Your task is to output every record exactly as it is given.

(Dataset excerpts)
==============================

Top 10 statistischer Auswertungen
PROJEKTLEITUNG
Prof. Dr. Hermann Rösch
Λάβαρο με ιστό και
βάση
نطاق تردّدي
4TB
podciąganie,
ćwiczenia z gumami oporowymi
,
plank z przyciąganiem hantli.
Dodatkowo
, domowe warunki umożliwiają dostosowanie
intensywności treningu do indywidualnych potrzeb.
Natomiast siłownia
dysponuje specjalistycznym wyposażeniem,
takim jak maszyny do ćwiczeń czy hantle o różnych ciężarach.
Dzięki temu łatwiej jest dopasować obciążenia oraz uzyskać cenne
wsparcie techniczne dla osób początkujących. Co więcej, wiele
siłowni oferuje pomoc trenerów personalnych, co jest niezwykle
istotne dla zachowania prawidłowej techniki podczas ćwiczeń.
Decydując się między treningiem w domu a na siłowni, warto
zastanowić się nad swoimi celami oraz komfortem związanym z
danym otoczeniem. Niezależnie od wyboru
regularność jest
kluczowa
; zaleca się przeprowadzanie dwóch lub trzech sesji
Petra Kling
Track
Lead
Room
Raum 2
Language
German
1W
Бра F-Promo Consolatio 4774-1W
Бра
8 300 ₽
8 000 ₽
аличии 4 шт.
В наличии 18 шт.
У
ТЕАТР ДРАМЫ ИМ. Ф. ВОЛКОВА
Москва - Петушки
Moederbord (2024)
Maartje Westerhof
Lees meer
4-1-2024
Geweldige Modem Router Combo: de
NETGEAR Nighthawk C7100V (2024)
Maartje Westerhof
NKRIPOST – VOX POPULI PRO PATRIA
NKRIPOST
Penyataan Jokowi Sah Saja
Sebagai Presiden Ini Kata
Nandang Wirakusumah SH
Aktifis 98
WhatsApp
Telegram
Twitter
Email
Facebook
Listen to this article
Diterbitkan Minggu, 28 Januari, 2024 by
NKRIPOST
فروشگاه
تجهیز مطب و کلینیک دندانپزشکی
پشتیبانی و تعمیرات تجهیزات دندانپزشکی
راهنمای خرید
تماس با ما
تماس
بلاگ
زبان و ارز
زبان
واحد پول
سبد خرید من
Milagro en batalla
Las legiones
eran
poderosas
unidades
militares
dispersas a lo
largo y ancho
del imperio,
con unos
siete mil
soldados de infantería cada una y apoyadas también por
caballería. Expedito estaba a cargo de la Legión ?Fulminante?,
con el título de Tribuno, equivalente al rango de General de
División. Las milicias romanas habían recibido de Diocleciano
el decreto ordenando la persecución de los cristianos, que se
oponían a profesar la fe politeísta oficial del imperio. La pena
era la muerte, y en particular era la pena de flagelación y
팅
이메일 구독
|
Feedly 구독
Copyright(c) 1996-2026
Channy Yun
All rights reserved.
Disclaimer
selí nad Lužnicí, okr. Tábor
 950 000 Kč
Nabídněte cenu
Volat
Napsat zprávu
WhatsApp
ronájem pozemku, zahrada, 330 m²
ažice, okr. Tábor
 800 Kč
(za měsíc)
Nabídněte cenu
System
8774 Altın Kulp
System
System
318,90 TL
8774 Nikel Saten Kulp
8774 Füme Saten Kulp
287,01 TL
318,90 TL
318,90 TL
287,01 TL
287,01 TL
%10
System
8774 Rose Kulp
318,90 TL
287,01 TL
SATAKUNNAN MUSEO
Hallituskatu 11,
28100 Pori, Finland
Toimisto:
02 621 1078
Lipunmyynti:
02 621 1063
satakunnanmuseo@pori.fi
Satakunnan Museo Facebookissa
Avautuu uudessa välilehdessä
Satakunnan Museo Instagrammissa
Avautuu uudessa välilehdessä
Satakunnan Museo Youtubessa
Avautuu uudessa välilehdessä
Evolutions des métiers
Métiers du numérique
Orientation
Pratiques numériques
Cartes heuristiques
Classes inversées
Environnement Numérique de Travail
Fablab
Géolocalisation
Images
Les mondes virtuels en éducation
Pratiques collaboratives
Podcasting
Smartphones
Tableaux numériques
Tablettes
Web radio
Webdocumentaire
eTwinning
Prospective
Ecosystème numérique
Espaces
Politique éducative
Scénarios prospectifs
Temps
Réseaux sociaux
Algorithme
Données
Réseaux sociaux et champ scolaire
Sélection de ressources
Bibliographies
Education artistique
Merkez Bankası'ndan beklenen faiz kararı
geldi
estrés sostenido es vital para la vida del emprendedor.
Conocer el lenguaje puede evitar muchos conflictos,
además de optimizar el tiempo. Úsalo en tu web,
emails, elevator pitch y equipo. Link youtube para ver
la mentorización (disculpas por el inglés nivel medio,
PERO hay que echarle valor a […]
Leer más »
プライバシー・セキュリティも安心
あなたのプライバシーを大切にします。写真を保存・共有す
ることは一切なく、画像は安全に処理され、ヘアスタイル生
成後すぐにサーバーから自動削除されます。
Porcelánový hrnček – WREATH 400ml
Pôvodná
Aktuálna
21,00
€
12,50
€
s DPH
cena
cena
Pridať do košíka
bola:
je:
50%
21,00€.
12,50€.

==============================

§ Result below:
Top 10 statistischer Auswertungen
PROJEKTLEITUNG
Prof. Dr. Hermann Rösch
Λάβαρο με ιστό και
βάση
نطاق تردّدي
4TB
podciąganie,
ćwiczenia z gumami oporowymi
,
plank z przyciąganiem hantli.
Dodatkowo
, domowe warunki umożliwiają dostosowanie
intensywności treningu do indywidualnych potrzeb.
Natomiast siłownia
dysponuje specjalistycznym wyposażeniem,
takim jak maszyny do ćwiczeń czy hantle o różnych ciężarach.
Dzięki temu łatwiej jest dopasować obciążenia oraz uzyskać cenne
wsparcie techniczne dla osób początkujących. Co więcej, wiele
siłowni oferuje pomoc trenerów personalnych, co jest niezwykle
istotne dla zachowania prawidłowej techniki podczas ćwiczeń.
Decydując się między treningiem w domu a na siłowni, warto
zastanowić się nad swoimi celami oraz komfortem związanym z
danym otoczeniem. Niezależnie od wyboru
regularność jest
kluczowa
; zaleca się przeprowadzanie dwóch lub trzech sesji
Petra Kling
Track
Lead
Room
Raum 2
Language
German
1W
Бра F-Promo Consolatio 4774-1W
Бра
8 300 ₽
8 000 ₽
аличии 4 шт.
В наличии 18 шт.
У
ТЕАТР ДРАМЫ ИМ. Ф. ВОЛКОВА
Москва - Петушки
Moederbord (2024)
Maartje Westerhof
Lees meer
4-1-2024
Geweldige Modem Router Combo: de
NETGEAR Nighthawk C7100V (2024)
Maartje Westerhof
NKRIPOST – VOX POPULI PRO PATRIA
NKRIPOST
Penyataan Jokowi Sah Saja
Sebagai Presiden Ini Kata
Nandang Wirakusumah SH
Aktifis 98
WhatsApp
Telegram
Twitter
Email
Facebook
Listen to this article
Diterbitkan Minggu, 28 Januari, 2024 by
NKRIPOST
فروشگاه
تجهیز مطب و کلینیک دندانپزشکی
پشتیبانی و تعمیرات تجهیزات دندانپزشکی
راهنمای خرید
تماس با ما
تماس
بلاگ
زبان و ارز
زبان
واحد پول
سبد خرید من
Milagro en batalla
Las legiones
eran
poderosas
unidades
militares
dispersas a lo
largo y ancho
del imperio,
con unos
siete mil
soldados de infantería cada una y apoyadas también por
caballería. Expedito estaba a cargo de la Legión ?Fulminante?,
con el título de Tribuno, equivalente al rango de General de
División. Las milicias romanas habían recibido de Diocleciano
el decreto ordenando la persecución de los cristianos, que se
oponían a profesar la fe politeísta oficial del imperio. La pena
era la muerte, y en particular era la pena de flagelación y
팅
이메일 구독
|
Feedly 구독
Copyright(c) 1996-2026
Channy Yun
All rights reserved.
Disclaimer
selí nad Lužnicí, okr. Tábor
 950 000 Kč
Nabídněte cenu
Volat
Napsat zprávu
WhatsApp
ronájem pozemku, zahrada, 330 m²
ažice, okr. Tábor
 800 Kč
(za měsíc)
Nabídněte cenu
System
8774 Altın Kulp
System
System
318,90 TL
8774 Nikel Saten Kulp
8774 Füme Saten Kulp
287,01 TL
318,90 TL
318,90 TL
287,01 TL
287,01 TL
%10
System
8774 Rose Kulp
318,90 TL
287,01 TL
SATAKUNNAN MUSEO
Hallituskatu 11,
28100 Pori, Finland
Toimisto:
02 621 1078
Lipunmyynti:
02 621 1063
satakunnanmuseo@pori.fi
Satakunnan Museo Facebookissa
Avautuu uudessa välilehdessä
Satakunnan Museo Instagrammissa
Avautuu uudessa välilehdessä
Satakunnan Museo Youtubessa
Avautuu uudessa välilehdessä
Evolutions des métiers
Métiers du numérique
Orientation
Pratiques numériques
Cartes heuristiques
Classes inversées
Environnement Numérique de Travail
Fablab
Géolocalisation
Images
Les mondes virtuels en éducation
Pratiques collaboratives
Podcasting
Smartphones
Tableaux numériques
Tablettes
Web radio
Webdocumentaire
eTwinning
Prospective
Ecosystème numérique
Espaces
Politique éducative
Scénarios prospectifs
Temps
Réseaux sociaux
Algorithme
Données
Réseaux sociaux et champ scolaire
Sélection de ressources
Bibliographies
Education artistique
Merkez Bankası'ndan beklenen faiz kararı
geldi
estrés sostenido es vital para la vida del emprendedor.
Conocer el lenguaje puede evitar muchos conflictos,
además de optimizar el tiempo. Úsalo en tu web,
emails, elevator pitch y equipo. Link youtube para ver
la mentorización (disculpas por el inglés nivel medio,
PERO hay que echarle valor a […]
Leer más »
プライバシー・セキュリティも安心
あなたのプライバシーを大切にします。写真を保存・共有す
ることは一切なく、画像は安全に処理され、ヘアスタイル生
成後すぐにサーバーから自動削除されます。
Porcelánový hrnček – WREATH 400ml
Pôvodná
Aktuálna
21,00
€
12,50
€
s DPH
cena
cena
Pridať do košíka
bola:
je:
50%
21,00€.
12,50€.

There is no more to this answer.